The Council submits that the Assessor misconceived the role of the determining authority under s.313. It is submitted that he failed to objectively assess the impact of the proposal on the adjoining land and buildings. I disagree. It seems to me from his reasons that he did assess the evidence before him. In my view the complaints about the Assessor's approach are really directed to the weight he attached to certain aspects of the evidence over others. As I have said these were matters for the Assessor. That I (or others) might disagree or come to a different conclusion on the facts is quite beside the point.

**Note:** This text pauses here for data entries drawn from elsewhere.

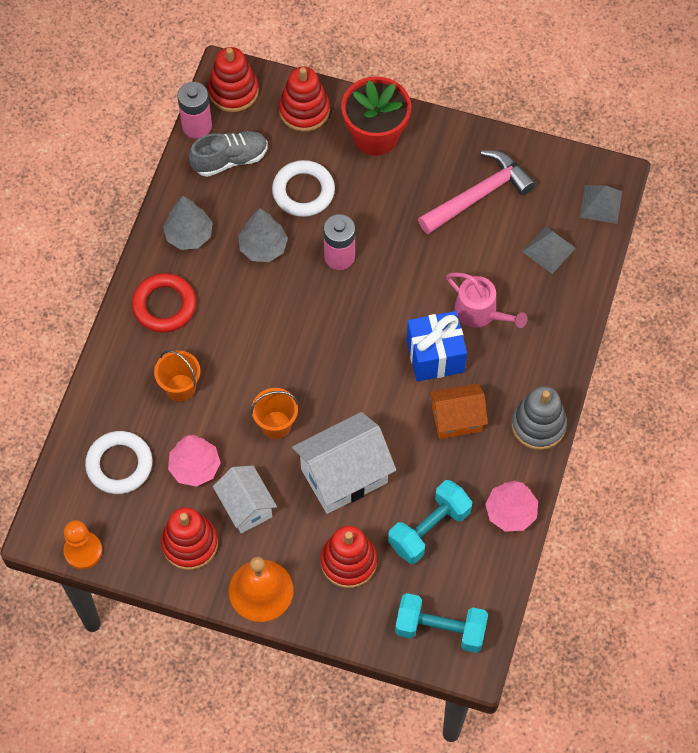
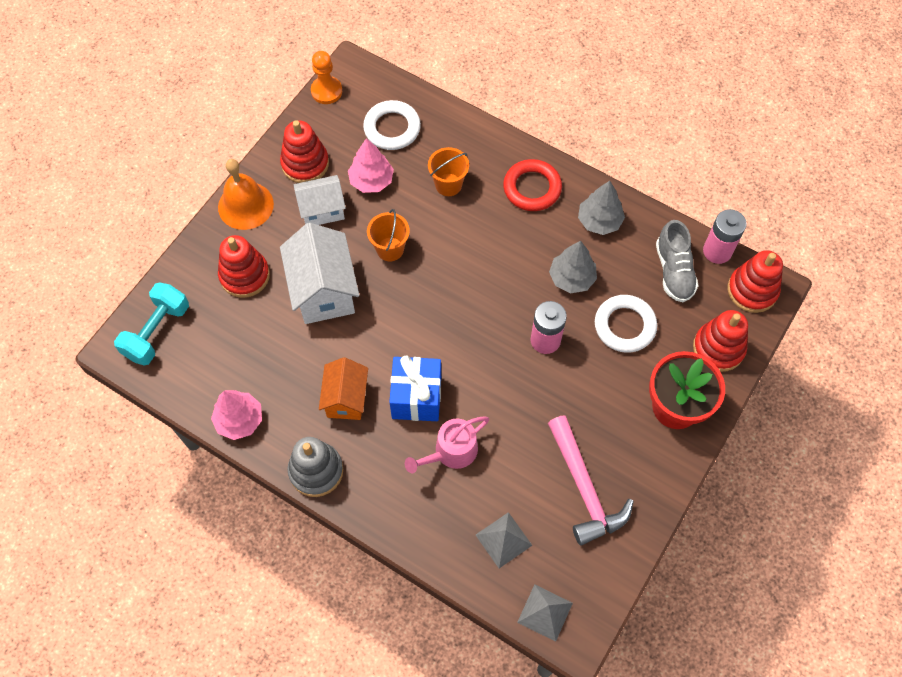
camera: 105 degrees right, 0 degrees up
turquoise dumbbell [388,480,472,564] -> none

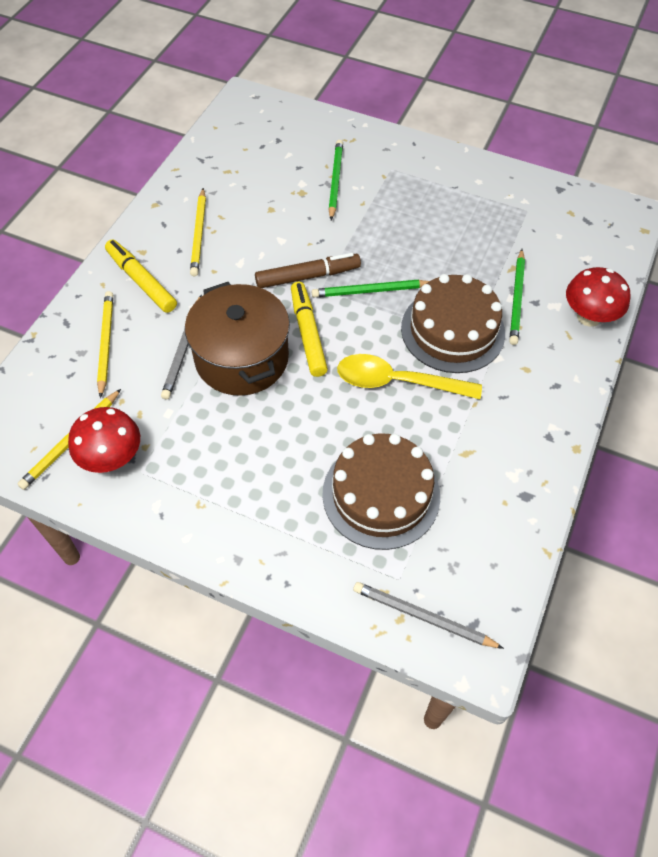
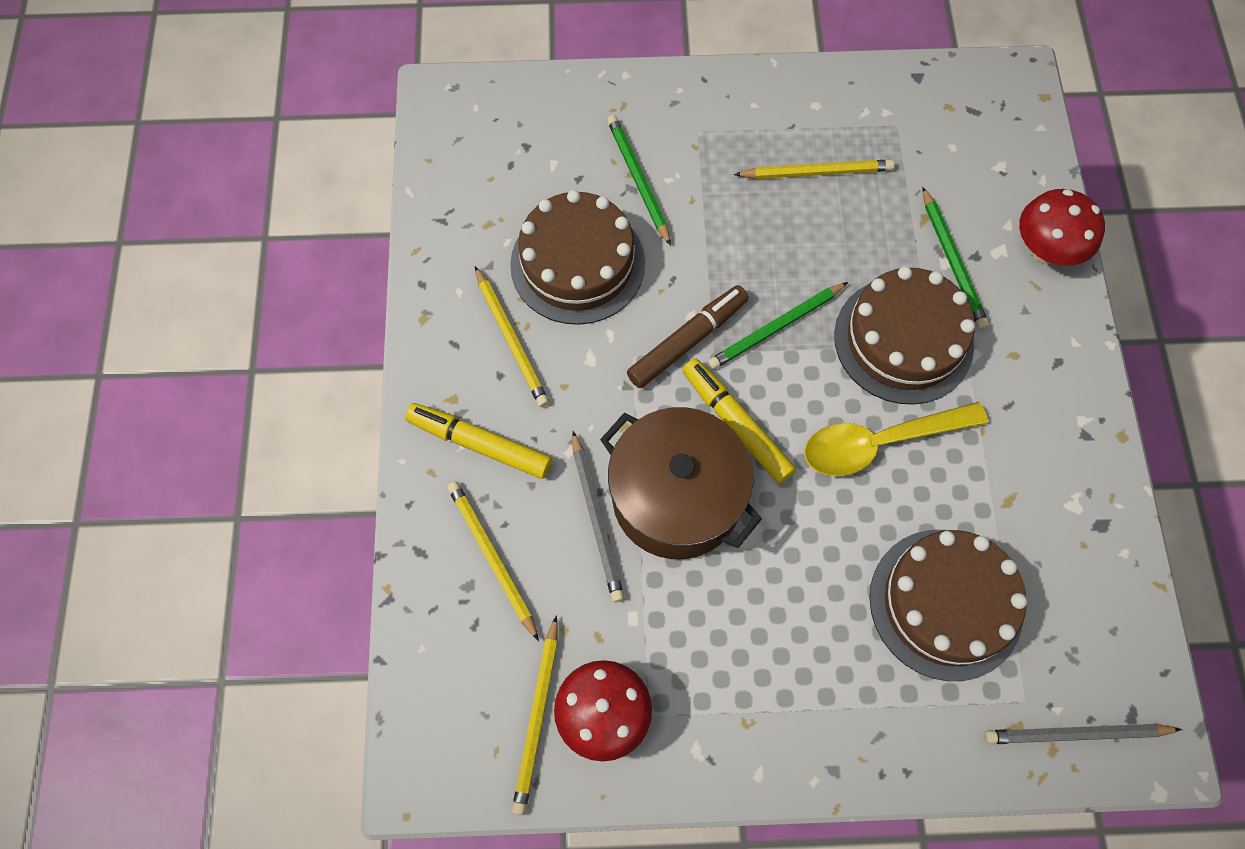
camera: 25 degrees left, 10 degrees up
none -> brown cake [510,190,645,325]
none -> yellow pencil [734,160,894,179]

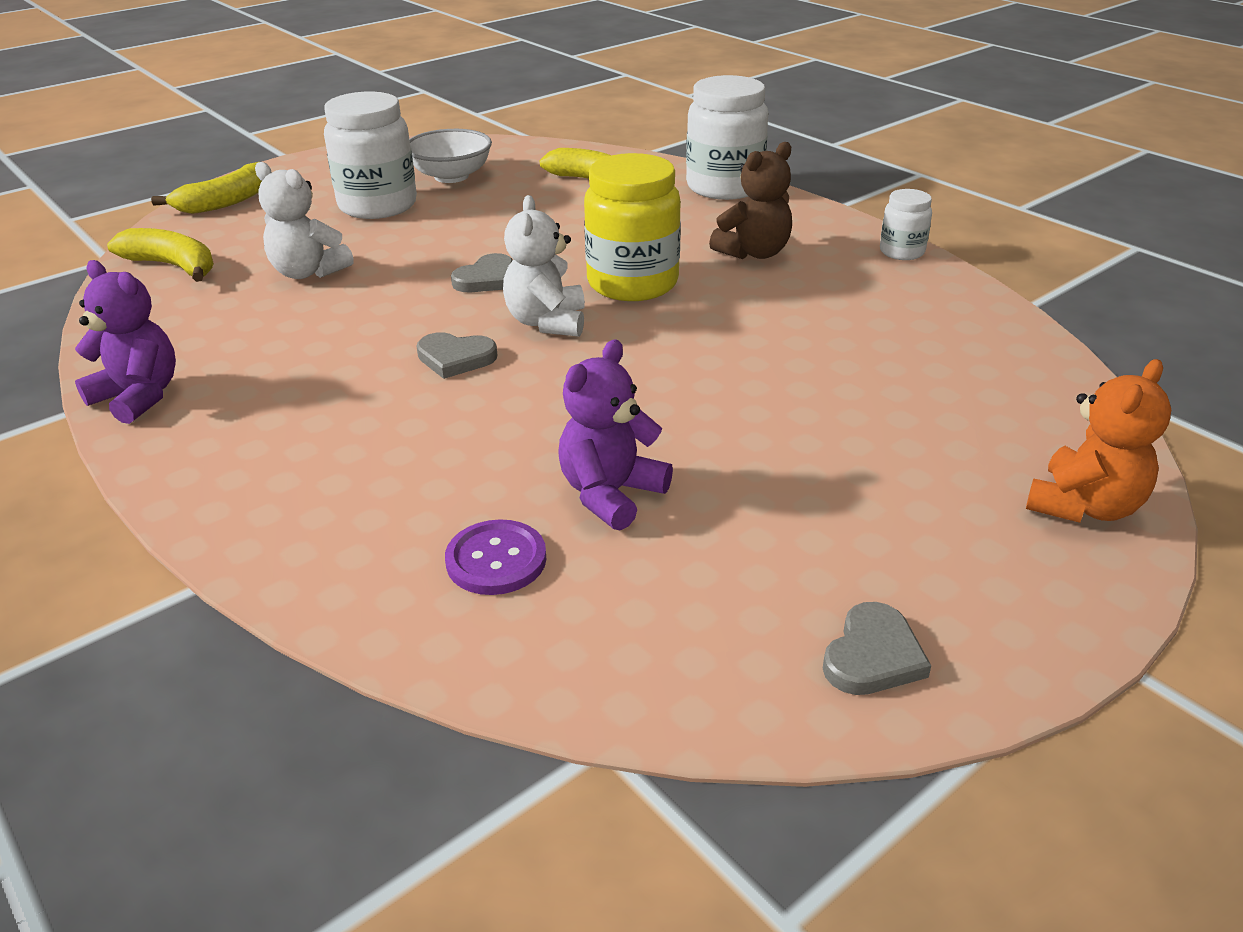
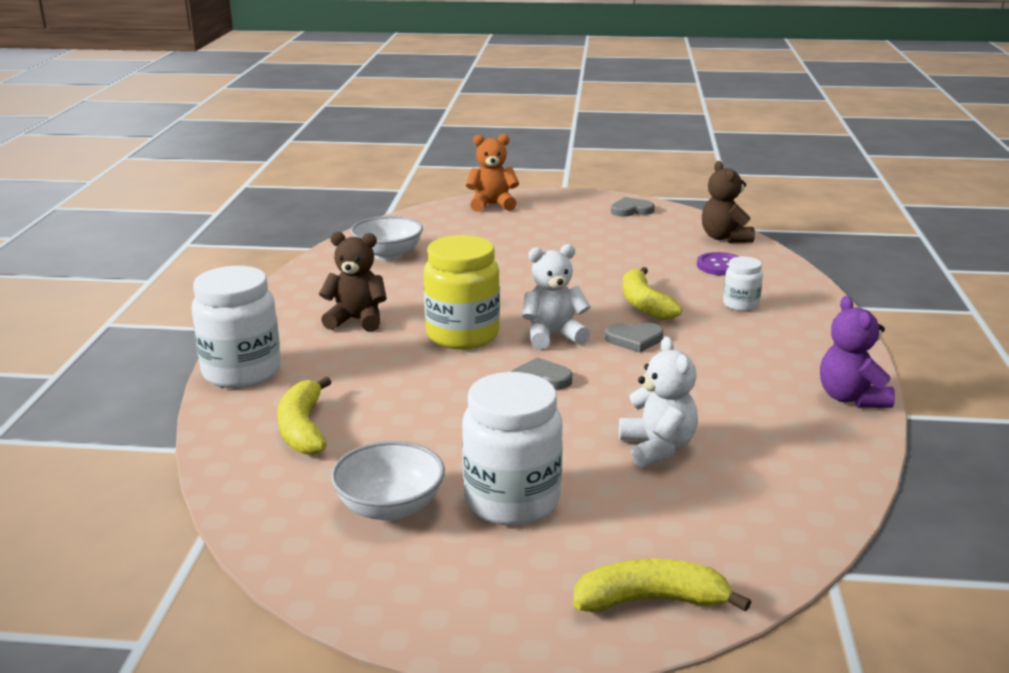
camera: 135 degrees left, 10 degrees down
yellow banana [107,228,214,282] -> yellow banana moved to [623,267,682,320]
grey heart [416,332,497,379] -> grey heart turned 120 degrees clockwise [605,322,663,353]
white teddy bear [503,195,585,337] -> white teddy bear turned 150 degrees counterclockwise [522,244,591,349]
purple teddy bear [558,339,673,531] -> none
white jar [880,189,932,260] -> white jar moved to [723,256,763,311]
none -> white bowl [350,216,423,260]
none -> brown teddy bear [702,161,755,243]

It is also submitted that the Assessor misconceived the public interest involved. This is put because the Assessor stated that the evidence raised no matters of public interest and then proceeded to categorise the Council's case in opposition as relating to "the private interests .... (of).... two properties". It must be noted that the decision was an extemporary one given at the conclusion of the evidence and addresses. The words used by the Assessor should not be scrutinised with a "fine-tooth comb". The correct approach is to give a fair reading to the words used. When this is done it becomes clear that the Assessor did not fall into any error of law in his categorisation of the interests involved. In any event, a reasonable reading of his reasons shows that he did consider the public interest, e.g., the tree cover and the loss of 2 liquidambars, the effect on No. 15A and No. 137A as well as other matters. In my opinion the Assessor did not apply any erroneous test in his consideration of the matters requi


red by s.313(1) of the Local Govermment Act, and in particular paragraph (o) thereof. I can discern no error of law.

The appeal is therefore dismissed with costs. The order allowing the appeal made by the Assessor is confirmed. The exhibits may be returned.